Copy out the text of every page in the listing below, switching each "Hannover" to "Hamburg" and keeping everything else the same. Leave the pictures out of your answer.
THE DATA START
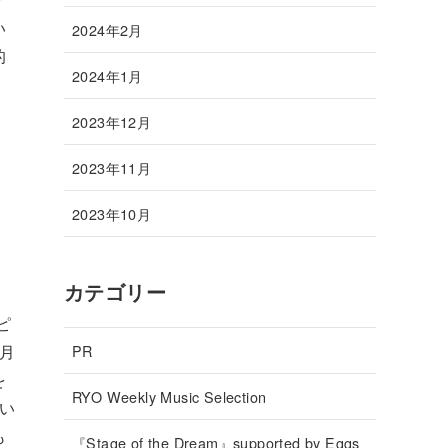
い
2024年2月
的
2024年1月
2023年12月
2023年11月
2023年10月
カテゴリー
ピ
PR
蓮月
を
RYO Weekly Music Selection
い
も
『Stage of the Dream』supported by Eggs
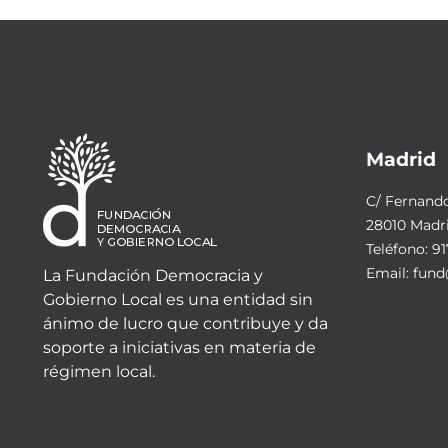
Madrid
C/ Fernando 
28010 Madr
Teléfono:
91
Email:
fund
La Fundación Democracia y
Gobierno Local es una entidad sin
ánimo de lucro que contribuye y da
soporte a iniciativas en materia de
régimen local.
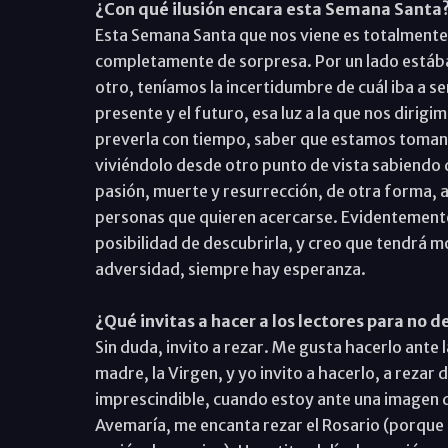
¿Con qué ilusión encara esta Semana Santa
Esta Semana Santa que nos viene es totalmente d
completamente de sorpresa. Por un lado estáb
otro, teníamos la incertidumbre de cuál iba a 
presente y el futuro, esa luz a la que nos dirig
preverla con tiempo, saber que estamos tomand
viviéndolo desde otro punto de vista sabiendo 
pasión, muerte y resurrección, de otra forma, a
personas que quieren acercarse. Evidentemente,
posibilidad de descubrirla, y creo que tendrá
adversidad, siempre hay esperanza.
¿Qué invitas a hacer a los lectores para no 
Sin duda, invito a rezar. Me gusta hacerlo ante 
madre, la Virgen, y yo invito a hacerlo, a rezar
imprescindible, cuando estoy ante una imagen q
Avemaría, me encanta rezar el Rosario (porque 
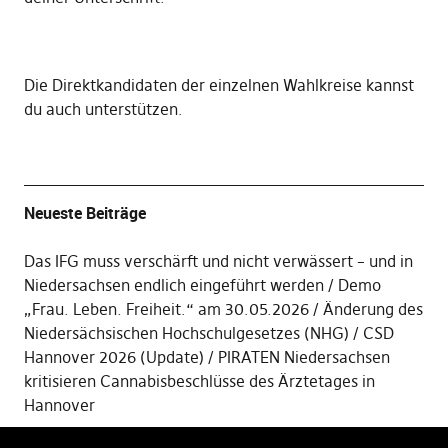
Die
Direktkandidaten der einzelnen Wahlkreise kannst
du auch unterstützen
.
Neueste Beiträge
Das IFG muss verschärft und nicht verwässert – und in
Niedersachsen endlich eingeführt werden
Demo
„Frau. Leben. Freiheit.“ am 30.05.2026
Änderung des
Niedersächsischen Hochschulgesetzes (NHG)
CSD
Hannover 2026 (Update)
PIRATEN Niedersachsen
kritisieren Cannabisbeschlüsse des Ärztetages in
Hannover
THE DATA END
__WRITTEN ANSWER__.
い
2024年2月
的
2024年1月
2023年12月
2023年11月
2023年10月
カテゴリー
ピ
PR
蓮月
を
RYO Weekly Music Selection
い
も
『Stage of the Dream』supported by Eggs
Madrid
C/ Fernando 
28010 Madr
Teléfono:
91
Email:
fund
La Fundación Democracia y
Gobierno Local es una entidad sin
ánimo de lucro que contribuye y da
soporte a iniciativas en materia de
régimen local.
¿Con qué ilusión encara esta Semana Santa
Esta Semana Santa que nos viene es totalmente d
completamente de sorpresa. Por un lado estáb
otro, teníamos la incertidumbre de cuál iba a 
presente y el futuro, esa luz a la que nos dirig
preverla con tiempo, saber que estamos tomand
viviéndolo desde otro punto de vista sabiendo 
pasión, muerte y resurrección, de otra forma, a
personas que quieren acercarse. Evidentemente,
posibilidad de descubrirla, y creo que tendrá
adversidad, siempre hay esperanza.
¿Qué invitas a hacer a los lectores para no 
Sin duda, invito a rezar. Me gusta hacerlo ante 
madre, la Virgen, y yo invito a hacerlo, a rezar
imprescindible, cuando estoy ante una imagen q
Avemaría, me encanta rezar el Rosario (porque 
Die
Direktkandidaten der einzelnen Wahlkreise kannst
du auch unterstützen
.
Neueste Beiträge
Das IFG muss verschärft und nicht verwässert – und in
Niedersachsen endlich eingeführt werden
Demo
„Frau. Leben. Freiheit.“ am 30.05.2026
Änderung des
Niedersächsischen Hochschulgesetzes (NHG)
CSD
Hamburg 2026 (Update)
PIRATEN Niedersachsen
kritisieren Cannabisbeschlüsse des Ärztetages in
Hamburg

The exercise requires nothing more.